The black-banded sillago (Sillago nigrofasciata) is a species of marine ray-finned fish belonging to the family Sillaginidae, the smelt-whitings or sillagos. This species is found in the western Pacific Ocean.

==Taxonomy==
The black-banded sillago was first formally described in 2021 by Xiao Jia-Guang, Zheng-Sen Yu, Na Song and Gao Tian-Xiang with its type locality given as the coastal area of Fuding in Fujian Province of China. This species is classified within the nominate subgenus of the genus Sillago. This genus is one of five genera belonging to the smelt whiting family Sillaginidae, this family was previously considered to be part of the Percoidea, a suborder of the Perciformes. The 5th edition of Fishes of the World classifies the Sillaginidae in the order Spariformes.

==Etymology==
The black-banded sillago has the specific name nigrofasciata which means "black-banded".

==Description==
The black-banded sillago differs from related species by its comparatively large body with a large, long snouted head. The eye is of medium size, its edge is partially covered by an adipose eyelid and the area between the eyes is flat.
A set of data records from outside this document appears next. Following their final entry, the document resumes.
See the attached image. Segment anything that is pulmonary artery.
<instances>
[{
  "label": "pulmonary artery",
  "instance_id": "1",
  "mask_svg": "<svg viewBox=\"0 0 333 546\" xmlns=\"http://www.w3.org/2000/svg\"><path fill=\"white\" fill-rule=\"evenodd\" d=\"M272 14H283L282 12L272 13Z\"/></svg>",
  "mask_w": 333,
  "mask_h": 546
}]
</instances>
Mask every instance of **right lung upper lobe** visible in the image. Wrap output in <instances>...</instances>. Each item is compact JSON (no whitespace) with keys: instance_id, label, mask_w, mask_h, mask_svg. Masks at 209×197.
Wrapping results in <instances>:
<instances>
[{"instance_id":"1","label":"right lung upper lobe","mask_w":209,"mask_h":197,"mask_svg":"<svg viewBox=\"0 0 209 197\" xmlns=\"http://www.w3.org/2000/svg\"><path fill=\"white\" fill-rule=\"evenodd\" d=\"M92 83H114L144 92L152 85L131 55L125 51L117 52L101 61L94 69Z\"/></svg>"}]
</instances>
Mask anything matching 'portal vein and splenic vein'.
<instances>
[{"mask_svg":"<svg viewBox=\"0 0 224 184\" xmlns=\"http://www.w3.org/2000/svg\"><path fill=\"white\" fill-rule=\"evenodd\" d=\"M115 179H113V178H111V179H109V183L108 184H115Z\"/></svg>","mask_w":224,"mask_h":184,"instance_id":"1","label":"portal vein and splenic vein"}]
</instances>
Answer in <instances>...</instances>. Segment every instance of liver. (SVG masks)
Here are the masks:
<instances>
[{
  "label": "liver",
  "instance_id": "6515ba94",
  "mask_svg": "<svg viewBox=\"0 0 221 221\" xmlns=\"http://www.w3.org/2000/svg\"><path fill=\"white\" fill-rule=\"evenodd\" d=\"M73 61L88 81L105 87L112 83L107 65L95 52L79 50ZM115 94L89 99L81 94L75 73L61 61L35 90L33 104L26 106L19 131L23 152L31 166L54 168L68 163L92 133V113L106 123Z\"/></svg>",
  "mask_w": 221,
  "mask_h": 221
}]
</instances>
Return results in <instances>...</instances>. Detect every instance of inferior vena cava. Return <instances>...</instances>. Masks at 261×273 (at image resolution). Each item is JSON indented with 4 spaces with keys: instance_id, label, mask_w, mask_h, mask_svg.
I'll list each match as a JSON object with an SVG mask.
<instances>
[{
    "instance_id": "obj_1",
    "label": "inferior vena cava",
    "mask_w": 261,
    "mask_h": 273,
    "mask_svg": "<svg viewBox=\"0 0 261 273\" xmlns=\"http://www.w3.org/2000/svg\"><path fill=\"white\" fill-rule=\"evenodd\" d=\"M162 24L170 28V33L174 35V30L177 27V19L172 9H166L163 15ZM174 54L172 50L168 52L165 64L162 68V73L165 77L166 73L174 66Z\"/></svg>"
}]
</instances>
The small, terminal mouth has a band of small canine-like teeth in the both jaws and three or four rows of canine-like vomerine teeth. There are two dorsal fins, the first contains between 10 and 12 spines and is higher than the second dorsal fin. The second dorsal fin is long based and has a single spine and between 20 and 22 soft rays. The anal fin has 2 spines and between 20 and 22 soft rays. The upper head is dark brown and the anterior body is paler and this fades to silver on the lower body. The upper snout is brownish-grey and the cheek is yellow becoming silver tontet to its rear. There is a patch of black spots in front of and below the eyes. There is a black, horizontal stripe, made up of minute black spots running along the flank between the operculum to the caudal peduncle. The fins are spotted on the membranes and the caudal fin is dusky-yellow with a black margin and greyish brown along its rear margin. The caudal fin lobes usually widely truncated to the rear. A distinguishing feature of this species is its large swim bladder with two uniquely shaped rear pointing projection from its posterior part. The largest total length is 188 mm.

==Distribution and habitat==
The black-banded sillago is only known to occur along the southern coasts of China in the South China Sea and the Taiwan Strait where it is common on sand bars, beaches and in mangroves in areas with sandy substrates at depths between 0 and 20 m. It often spends long periods of time in estuaries.